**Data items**
== Segment start ==

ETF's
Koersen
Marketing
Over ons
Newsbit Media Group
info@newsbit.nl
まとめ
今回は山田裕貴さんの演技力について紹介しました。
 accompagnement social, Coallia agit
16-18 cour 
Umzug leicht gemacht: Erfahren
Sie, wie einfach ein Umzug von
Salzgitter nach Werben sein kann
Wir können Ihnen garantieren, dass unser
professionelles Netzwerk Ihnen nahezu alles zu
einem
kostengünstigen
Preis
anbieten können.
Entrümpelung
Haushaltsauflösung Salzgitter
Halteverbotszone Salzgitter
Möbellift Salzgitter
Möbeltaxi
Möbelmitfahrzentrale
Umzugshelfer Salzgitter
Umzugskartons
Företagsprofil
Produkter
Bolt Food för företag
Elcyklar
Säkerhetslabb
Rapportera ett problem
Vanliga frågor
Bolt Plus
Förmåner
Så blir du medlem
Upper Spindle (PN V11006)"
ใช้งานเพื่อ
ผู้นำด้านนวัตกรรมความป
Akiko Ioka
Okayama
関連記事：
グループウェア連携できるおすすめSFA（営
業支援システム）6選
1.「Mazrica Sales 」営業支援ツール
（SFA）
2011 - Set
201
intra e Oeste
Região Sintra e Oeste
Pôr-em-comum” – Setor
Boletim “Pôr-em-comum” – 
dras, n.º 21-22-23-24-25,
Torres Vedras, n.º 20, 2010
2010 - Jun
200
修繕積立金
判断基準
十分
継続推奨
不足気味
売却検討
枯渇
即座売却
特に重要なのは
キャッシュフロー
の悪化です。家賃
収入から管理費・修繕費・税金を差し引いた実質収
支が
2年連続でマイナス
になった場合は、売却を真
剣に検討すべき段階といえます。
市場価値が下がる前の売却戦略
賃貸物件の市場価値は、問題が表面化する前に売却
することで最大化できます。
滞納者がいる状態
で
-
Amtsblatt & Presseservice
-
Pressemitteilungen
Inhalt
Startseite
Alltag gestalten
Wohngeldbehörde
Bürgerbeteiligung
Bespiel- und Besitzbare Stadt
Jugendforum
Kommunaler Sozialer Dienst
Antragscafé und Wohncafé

== Segment end ==

**Assigned task**
Word for word, restate each of the records above.

**Task solution**
ETF's
Koersen
Marketing
Over ons
Newsbit Media Group
info@newsbit.nl
まとめ
今回は山田裕貴さんの演技力について紹介しました。
 accompagnement social, Coallia agit
16-18 cour 
Umzug leicht gemacht: Erfahren
Sie, wie einfach ein Umzug von
Salzgitter nach Werben sein kann
Wir können Ihnen garantieren, dass unser
professionelles Netzwerk Ihnen nahezu alles zu
einem
kostengünstigen
Preis
anbieten können.
Entrümpelung
Haushaltsauflösung Salzgitter
Halteverbotszone Salzgitter
Möbellift Salzgitter
Möbeltaxi
Möbelmitfahrzentrale
Umzugshelfer Salzgitter
Umzugskartons
Företagsprofil
Produkter
Bolt Food för företag
Elcyklar
Säkerhetslabb
Rapportera ett problem
Vanliga frågor
Bolt Plus
Förmåner
Så blir du medlem
Upper Spindle (PN V11006)"
ใช้งานเพื่อ
ผู้นำด้านนวัตกรรมความป
Akiko Ioka
Okayama
関連記事：
グループウェア連携できるおすすめSFA（営
業支援システム）6選
1.「Mazrica Sales 」営業支援ツール
（SFA）
2011 - Set
201
intra e Oeste
Região Sintra e Oeste
Pôr-em-comum” – Setor
Boletim “Pôr-em-comum” – 
dras, n.º 21-22-23-24-25,
Torres Vedras, n.º 20, 2010
2010 - Jun
200
修繕積立金
判断基準
十分
継続推奨
不足気味
売却検討
枯渇
即座売却
特に重要なのは
キャッシュフロー
の悪化です。家賃
収入から管理費・修繕費・税金を差し引いた実質収
支が
2年連続でマイナス
になった場合は、売却を真
剣に検討すべき段階といえます。
市場価値が下がる前の売却戦略
賃貸物件の市場価値は、問題が表面化する前に売却
することで最大化できます。
滞納者がいる状態
で
-
Amtsblatt & Presseservice
-
Pressemitteilungen
Inhalt
Startseite
Alltag gestalten
Wohngeldbehörde
Bürgerbeteiligung
Bespiel- und Besitzbare Stadt
Jugendforum
Kommunaler Sozialer Dienst
Antragscafé und Wohncafé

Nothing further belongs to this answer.